Sounds like a good night on the whiting Sellz, the bronze didn't have a lip piercing with half a hard body hanging from it ? I am still looking for the rest of my lure. :lol:


----------



## mcbigg (Jul 14, 2007)

rhino171 said:


> Were you tempted to sacrifice one as bait? :shock:


I know I would have, for sure.

Still, real nice feed there Sellz!


----------



## ultimatt12 (Nov 23, 2008)

Might head out tommorrow with Dagwood. I wont tell him about the bronze until were out there. He will shit himself. Priceless. What line are you using sellz? I havent had any success with the whiting either. Im putting it down to bait presentation and line colour.

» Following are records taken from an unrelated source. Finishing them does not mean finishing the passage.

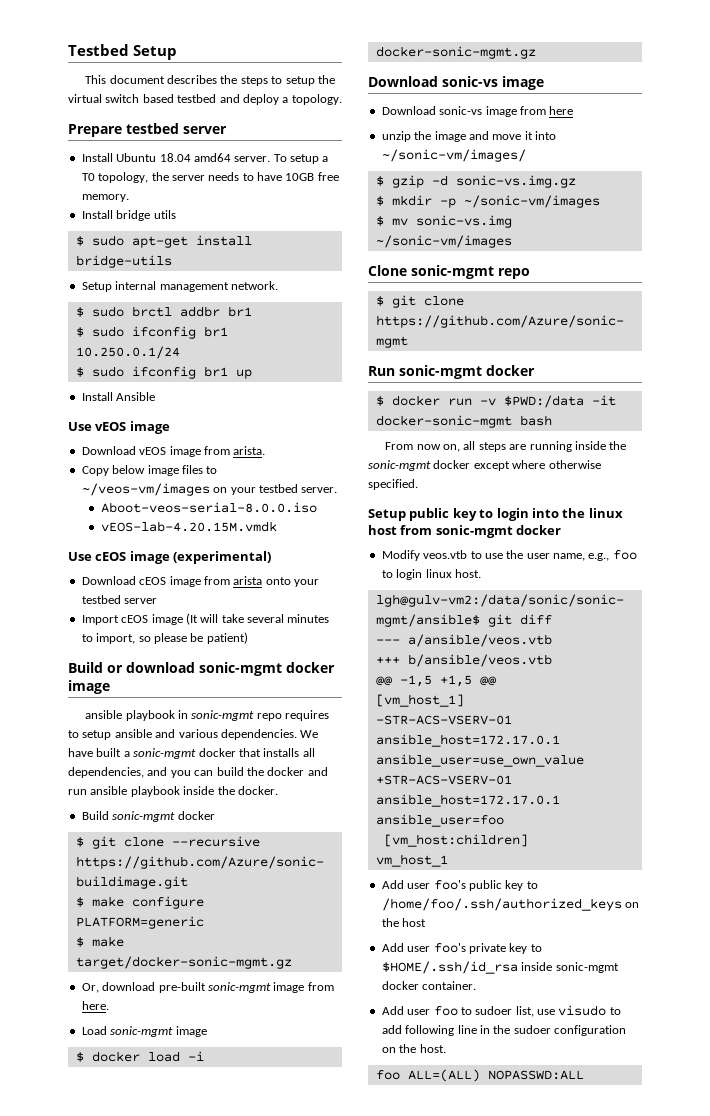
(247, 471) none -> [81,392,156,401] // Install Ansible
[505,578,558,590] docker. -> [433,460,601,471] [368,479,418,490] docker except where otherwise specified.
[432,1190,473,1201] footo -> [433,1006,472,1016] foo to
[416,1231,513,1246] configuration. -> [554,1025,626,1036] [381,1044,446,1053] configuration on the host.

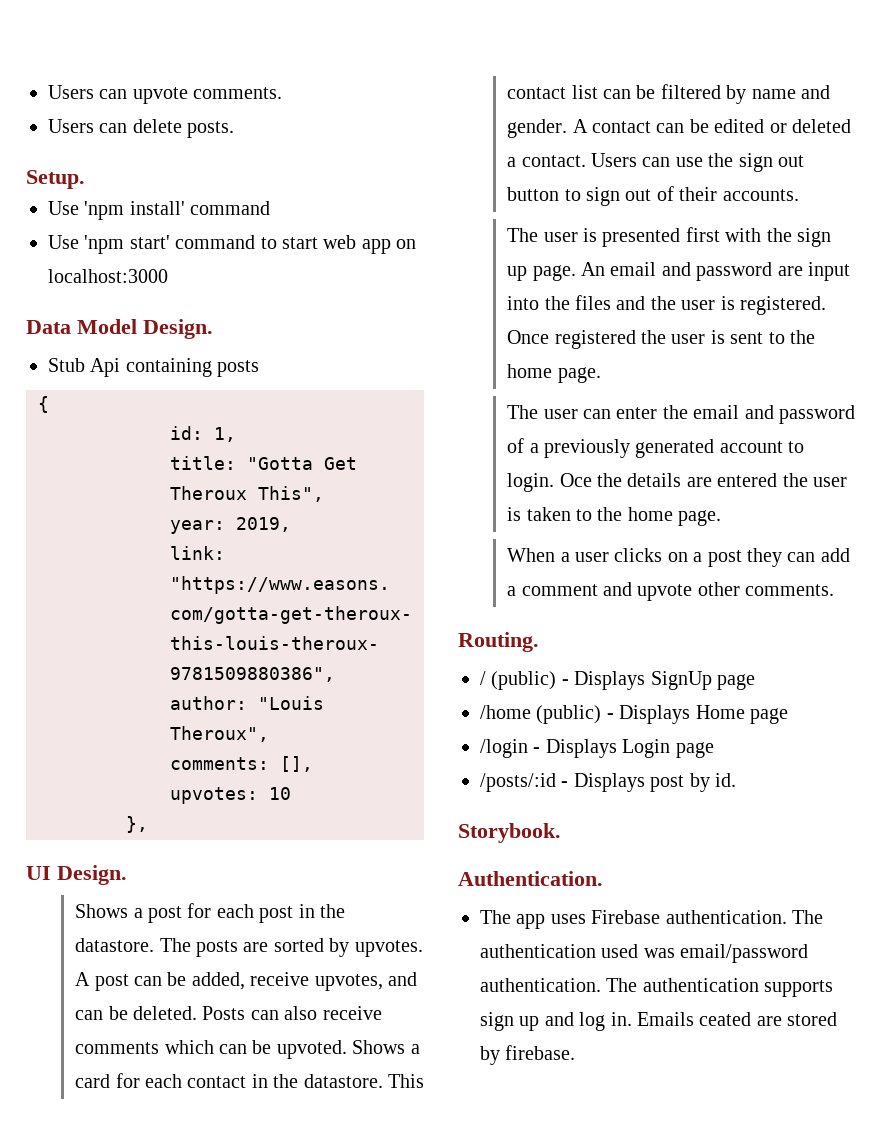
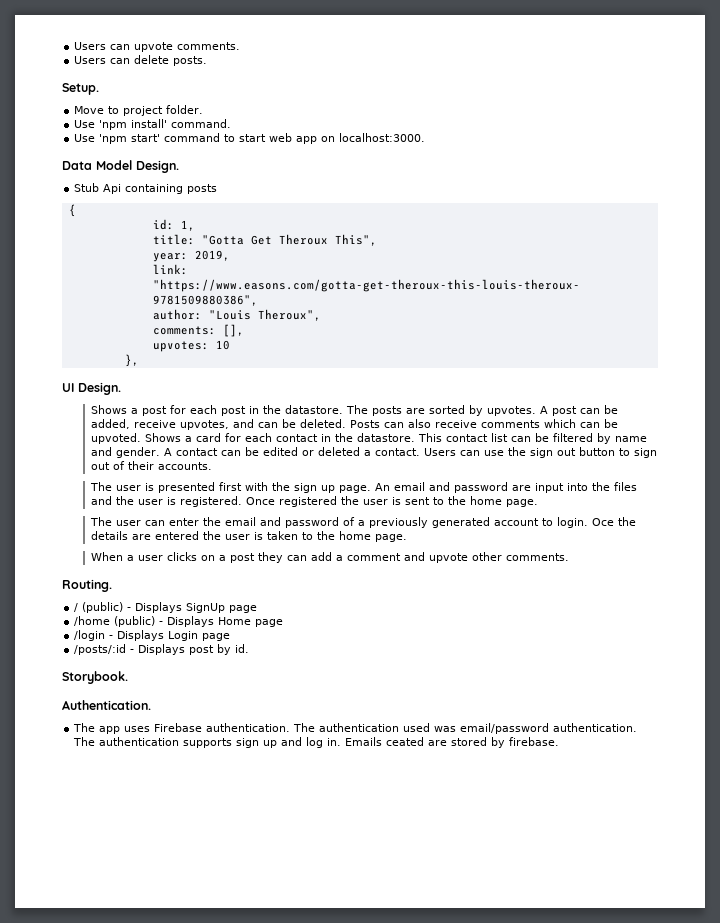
(85, 179) none -> [74,105,204,116] // Move to project folder.
[190,201,271,215] command -> [171,119,232,128] command.
[48,269,168,283] localhost:3000 -> [339,133,426,142] localhost:3000.

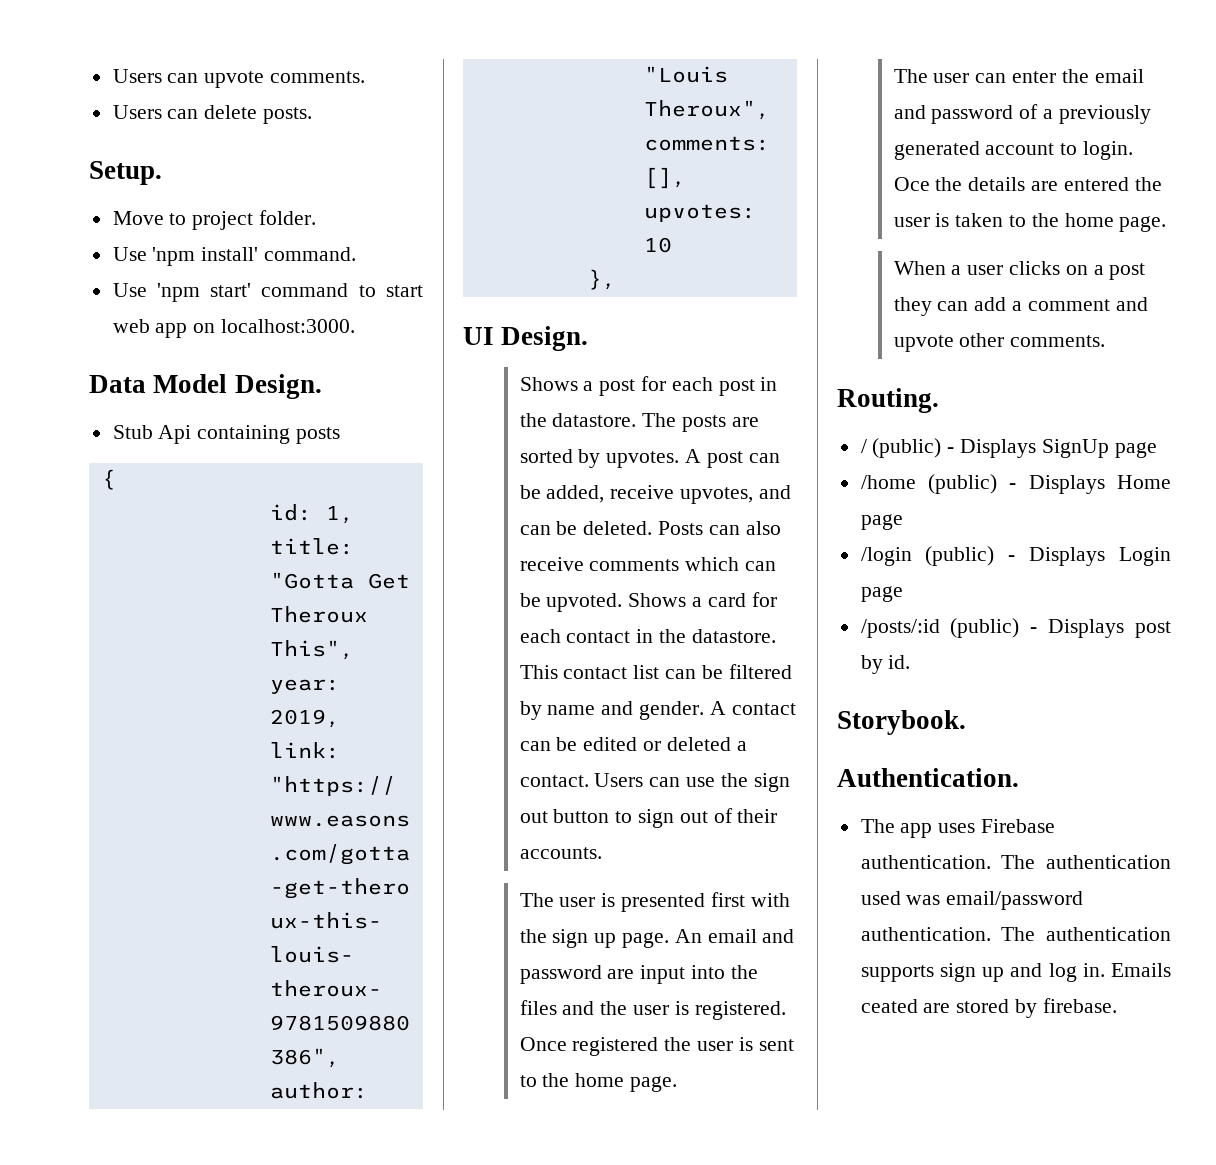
(106, 635) none -> [925,546,995,566] (public)
(127, 649) none -> [950,618,1020,638] (public)

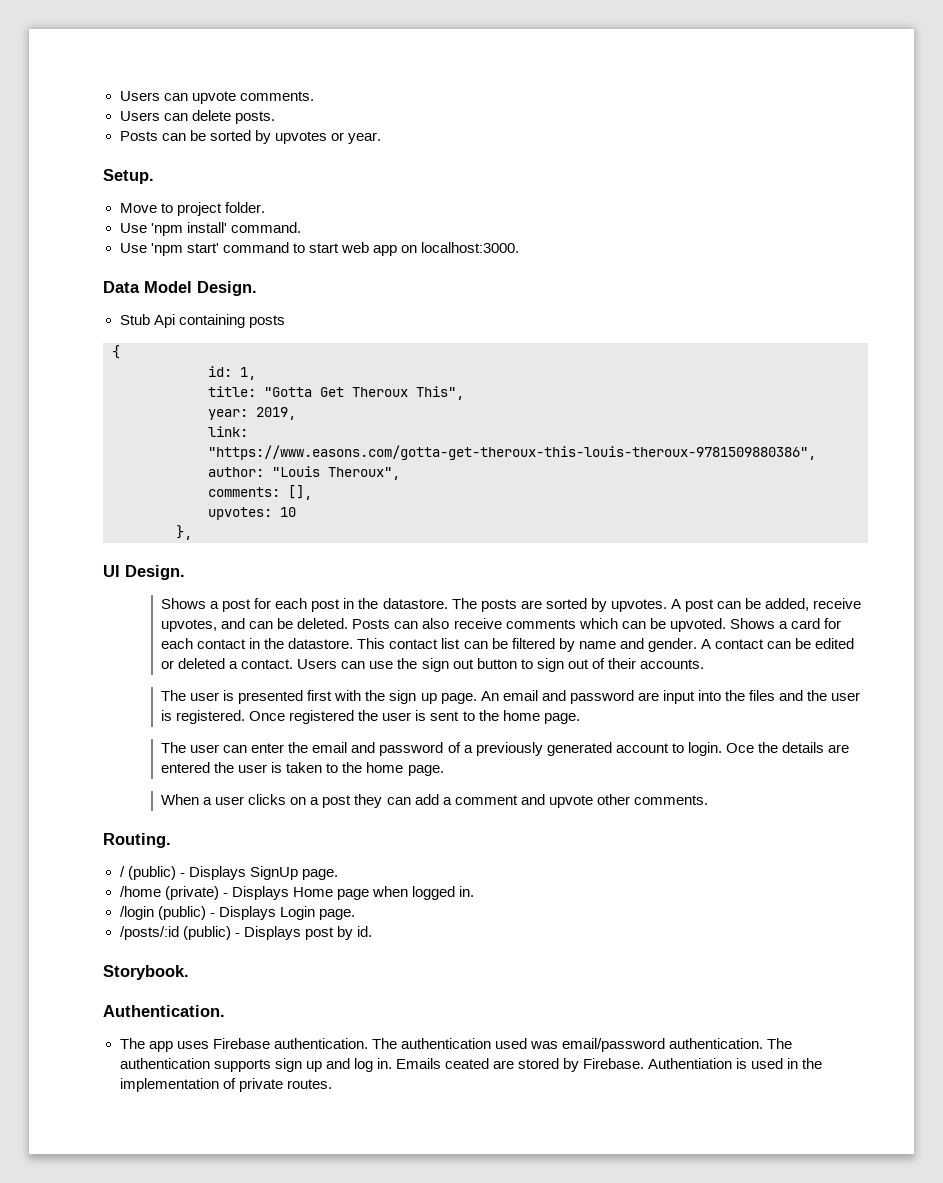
(313, 115) none -> [119,130,381,144] // Posts can be sorted by upvotes or year.
[1114,442,1157,458] page -> [301,869,338,880] page.
[927,474,997,494] (public) -> [164,886,219,900] (private)
(903, 522) none -> [371,886,474,900] when logged in.
[860,586,903,602] page -> [318,909,355,920] page.
[1042,998,1117,1013] firebase. -> [583,1058,823,1069] [119,1078,332,1092] Firebase. Authentiation is used in the implementation of private routes.

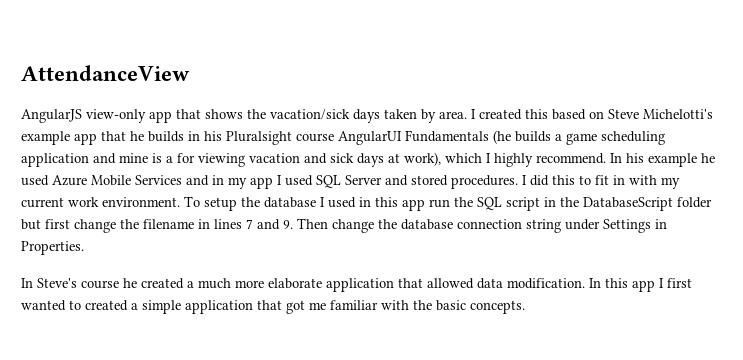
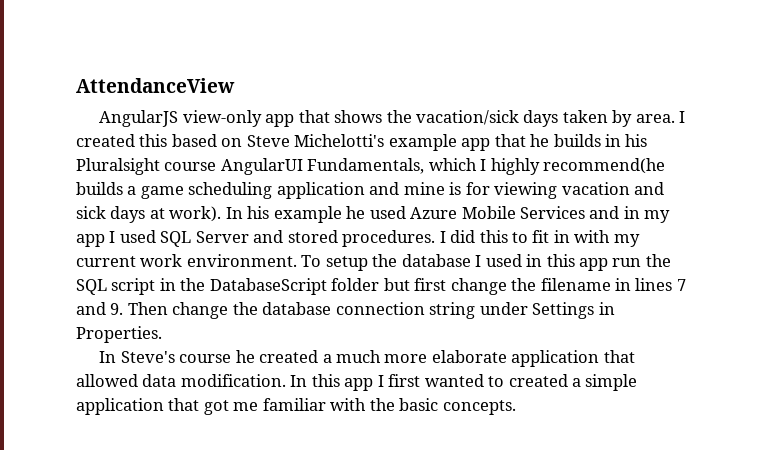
[405,130,511,144] Fundamentals (he -> [307,158,666,175] Fundamentals, which I highly recommend(he
[166,156,173,163] a -> (462, 188) none
[404,152,606,167] work), which I highly recommend. -> [169,206,222,222] work).

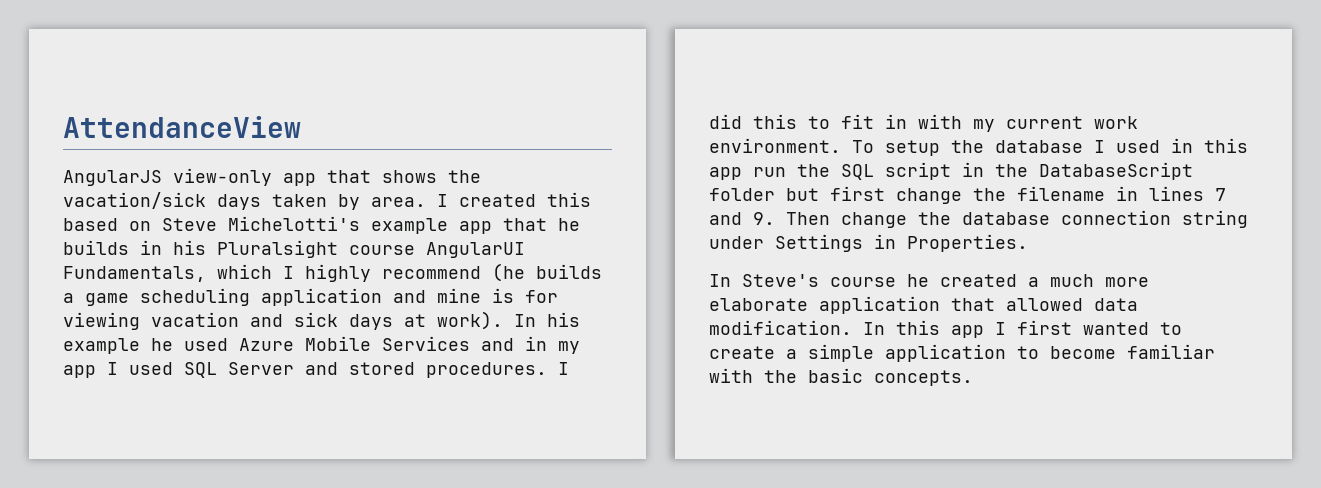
[543,158,666,174] recommend(he -> [382,263,525,282] recommend (he
[508,374,568,387] created -> [709,346,775,359] create
[168,398,259,415] that got me -> [1017,346,1116,359] to become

I have been in the right spot as I have seen boats reeling them in but no joy for me.


----------



## bilby (Sep 2, 2008)

The whiting have been real hit and miss this year, i find one day you get heaps and the next you struggle to get a bite, dunno what is going on, i don't think line color or bait presentation is the problem, as there are plenty of other species willing to jump on board, i just keep moving and hope for the best.
Cheers


----------



## Sellz (May 3, 2008)

Just got back from another session tonight......a mixed bag

2 Whiting (35 & 38 cm)
1 Flathead (40cm+)
3 Pinkies (size - released)
4 small salmon
1 leather jacket
0 Bronze whaler 

So it was a fun session

ultimatt12, i use 6lb fireline with 6lb fluro carbon. But to be honest it really doesnt have anything to do with my rig or presentation. I just make sure I get to my position adleast 1-2 hours before dark to find good patches of weed/sand bottom to fish.

Maybe some tips?

I use orange beeds & tube on my rigs
Move position if the pinkies are a problem or if I dont get any fish after 20-30min
I never really bearly
If the fishing is slow, I retrieve my bait very slowly, then stop (10-15 seconds) then continue to retrieve again, then stop......


----------



## mattyp (Mar 7, 2008)

Nice couple of bags there Sellz.
Must have been sweet on the water the last 2 evenings - sensational autumn weather.


----------



## salmonsnature (Apr 24, 2008)

awsome catch 8) , mmm i havn't eaten whitting for too long :shock:


----------



## LoboLoco (Feb 1, 2008)

that would have been exciting!


----------